:: Your instructions ::
Filter out every line below that lacks "August", and copy the rest.

:: Record extracts ::

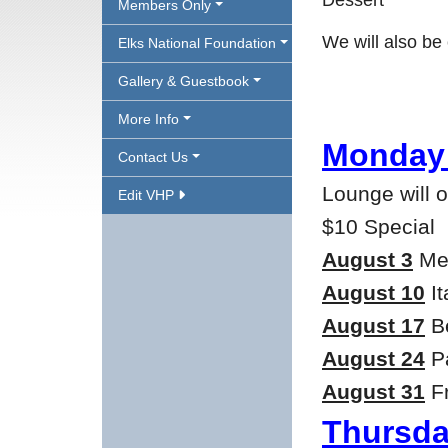
Dessert
Members Only
We will also b
Elks National Foundation
Gallery & Guestbook
More Info
Monday 
Contact Us
Lounge will 
Edit VHP
$10 Special
August 3
Mea
August 10
It
August 17
Be
August 24
Pa
August 31
Fr
Thursda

:: Task result ::
August 3
August 10
August 17
August 24
August 31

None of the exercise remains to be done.